DATA RECORDS section start

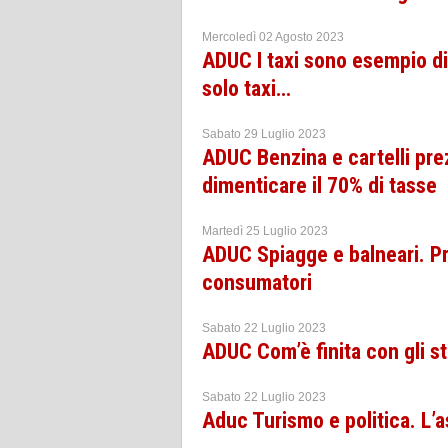
Mercoledì 02 Agosto 2023
ADUC I taxi sono esempio di 
solo taxi…
Sabato 29 Luglio 2023
ADUC Benzina e cartelli prez
dimenticare il 70% di tasse
Martedì 25 Luglio 2023
ADUC Spiagge e balneari. P
consumatori
Sabato 22 Luglio 2023
ADUC Com’è finita con gli st
Sabato 22 Luglio 2023
Aduc Turismo e politica. L’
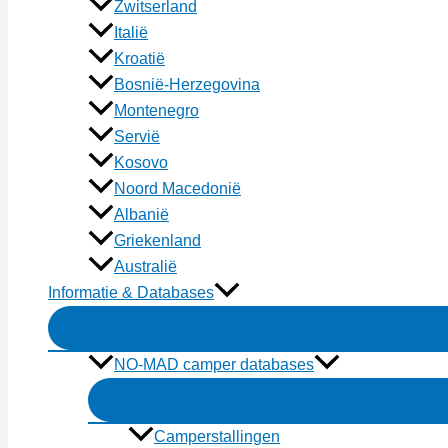
Zwitserland
Italië
Kroatië
Bosnië-Herzegovina
Montenegro
Servië
Kosovo
Noord Macedonië
Albanië
Griekenland
Australië
Informatie & Databases
NO-MAD camper databases
Camperstallingen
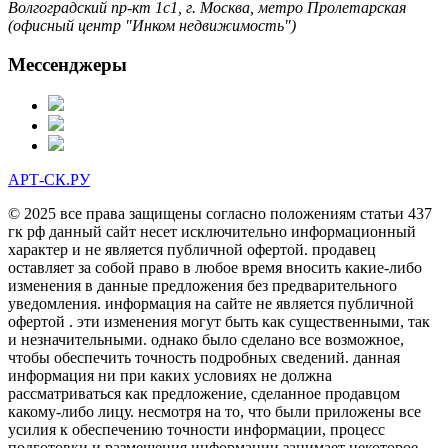
Волгоградский пр-кт 1с1, г. Москва, метро Пролетарская
(офисный центр "Инком недвижимость")
Мессенджеры
АРТ-СК.РУ
© 2025 все права защищены согласно положениям статьи 437
гк рф данный сайт несет исключительно информационный
характер и не является публичной офертой. продавец
оставляет за собой право в любое время вносить какие-либо
изменения в данные предложения без предварительного
уведомления. информация на сайте не является публичной
офертой . эти изменения могут быть как существенными, так
и незначительными. однако было сделано все возможное,
чтобы обеспечить точность подробных сведений. данная
информация ни при каких условиях не должна
рассматриваться как предложение, сделанное продавцом
какому-либо лицу. несмотря на то, что были приложены все
усилия к обеспечению точности информации, процесс
подготовки и размещения информации занимает некоторое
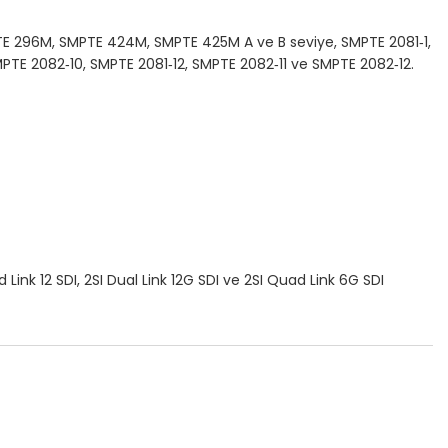
 296M, SMPTE 424M, SMPTE 425M A ve B seviye, SMPTE 2081‑1,
PTE 2082‑10, SMPTE 2081‑12, SMPTE 2082‑11 ve SMPTE 2082‑12.
 Link 12 SDI, 2SI Dual Link 12G SDI ve 2SI Quad Link 6G SDI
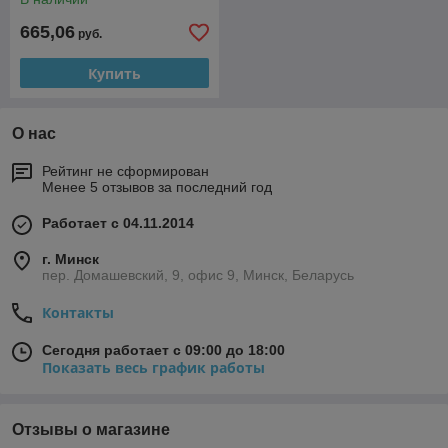
665,06
руб.
Купить
О нас
Рейтинг не сформирован
Менее 5 отзывов за последний год
Работает с 04.11.2014
г. Минск
пер. Домашевский, 9, офис 9, Минск, Беларусь
Контакты
Сегодня работает с 09:00 до 18:00
Показать весь график работы
Отзывы о магазине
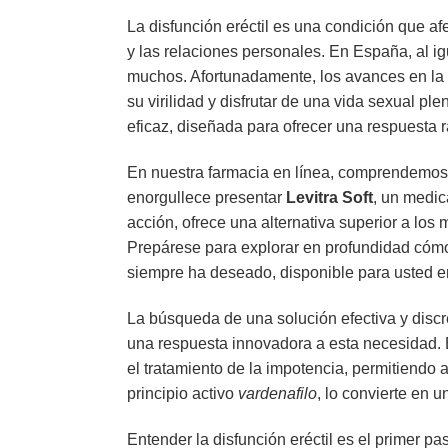
La disfunción eréctil es una condición que a
y las relaciones personales. En España, al ig
muchos. Afortunadamente, los avances en la 
su virilidad y disfrutar de una vida sexual ple
eficaz, diseñada para ofrecer una respuesta rá
En nuestra farmacia en línea, comprendemos l
enorgullece presentar
Levitra Soft
, un medic
acción, ofrece una alternativa superior a los
Prepárese para explorar en profundidad cómo 
siempre ha deseado, disponible para usted e
La búsqueda de una solución efectiva y discr
una respuesta innovadora a esta necesidad. 
el tratamiento de la impotencia, permitiendo 
principio activo
vardenafilo
, lo convierte en 
Entender la disfunción eréctil es el primer p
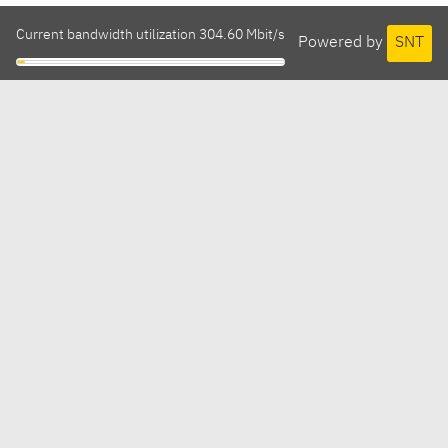
Current bandwidth utilization 304.60 Mbit/s
Powered by
SNT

DATA RECORDS section end

ASSIGNMENT: Which lines of the data include the word "информации"? Copy each one.

RESPONSE TO THE EXERCISE:
усилия к обеспечению точности информации, процесс
подготовки и размещения информации занимает некоторое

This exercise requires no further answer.